▶ _Instructions to follow_
In the extracted text of the records below, replace every "Convertidores" with "Conversores" and change nothing else. Leave the pictures out of your answer.

***** Data for this exercise *****

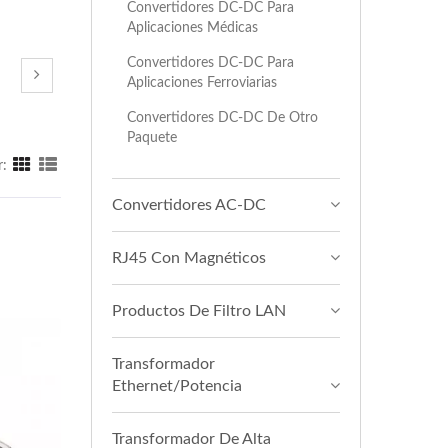
Convertidores DC-DC Para
Aplicaciones Médicas
Convertidores DC-DC Para
Aplicaciones Ferroviarias
Convertidores DC-DC De Otro
Paquete
r:
Convertidores AC-DC
RJ45 Con Magnéticos
Productos De Filtro LAN
Transformador
Ethernet/Potencia
Transformador De Alta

*****

▶ _Solution below_
Conversores DC-DC Para
Aplicaciones Médicas
Conversores DC-DC Para
Aplicaciones Ferroviarias
Conversores DC-DC De Otro
Paquete
r:
Conversores AC-DC
RJ45 Con Magnéticos
Productos De Filtro LAN
Transformador
Ethernet/Potencia
Transformador De Alta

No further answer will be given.